Ao ouvir isso, Liu Feixue assustou-se, sentiu o rosto arder e jogou o livro longe. "Coisa imunda!"

O rosto redondo de Mo Zhu também estava vermelho de vergonha; afinal, ela tinha a mesma idade de Liu Feixue, e era a primeira vez que via algo assim.

"Senhora, como devo punir este servo?" Para esconder o constrangimento, Mo Zhu mudou de assunto.

Liu Feixue levantou-se abruptamente e caminhou para o interior do aposento. "Deixe isso com você, estou cansada, vou descansar."

"Sim, senhora." Mo Zhu fez uma reverência para as costas de Liu Feixue e, em seguida, ordenou severamente aos eunucos que estavam ali: "Arrastem-no e deem dez tapas. Hoje é Véspera de Ano Novo, não quero estragar a sorte da senhora.

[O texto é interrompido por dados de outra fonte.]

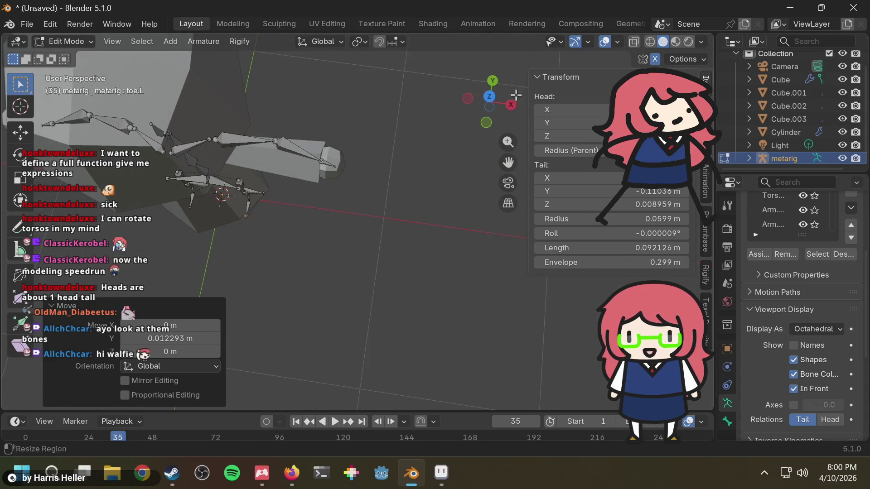
click(488, 98)
scroll(306, 227, up, 1)
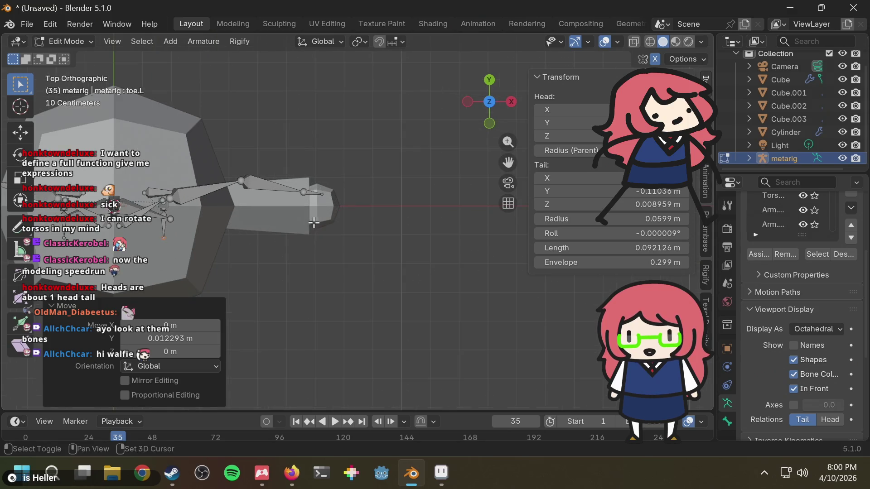
scroll(306, 226, up, 2)
shift+middle_drag(306, 227, 278, 159)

Mas se houver uma próxima vez, vocês pagarão caro."

O eunuco agradeceu repetidamente até ser arrastado.

Mo Zhu dispensou as outras damas e ia servir Liu Feixue, mas ao ver o livro, gritou: "Alguém, leve isso e queime!"

Liu Feixue já estava sentada na cama, mas sua mente foi invadida pelas palavras e pelo gesto de Jing Xi na mesa de jantar. Ao ouvir Mo Zhu pedir para queimar o livro, ela teve um estalo e a deteve. "Não queime! Como pode ser tão tola? Não ouviu o eunuco dizer que o achou? Pense, como esse livro apareceria do nada? Na minha opinião, alguém o deixou de propósito para me incriminar." Ela olhou para Mo Zhu, sinalizando para que pegasse o livro.

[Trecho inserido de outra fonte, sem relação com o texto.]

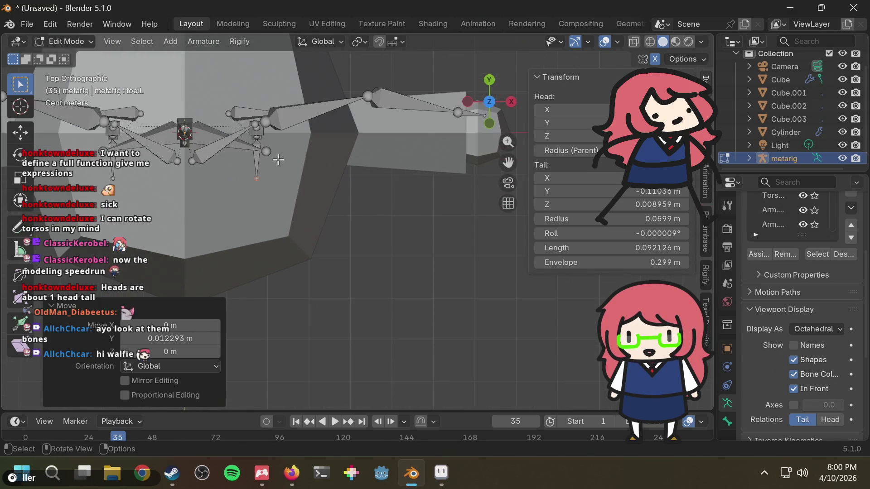
Shift the shoulder.L joint and bone along Y (-0.010933 m) into the arm mesh
click(262, 126)
key(g)
key(y)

Mo Zhu entregou-o. "Senhora."

Liu Feixue tomou o livro nas mãos. "Isto é uma prova, como posso queimar? Quero ver quem tem tanta audácia para tramar contra mim!" Dito isso, levantou-se e trancou o livro em seu guarda-roupa. "Sem minha permissão, ninguém pode falar sobre isso! Este livro, ninguém deve tocar. O tempo dirá, eu estarei esperando por ela!"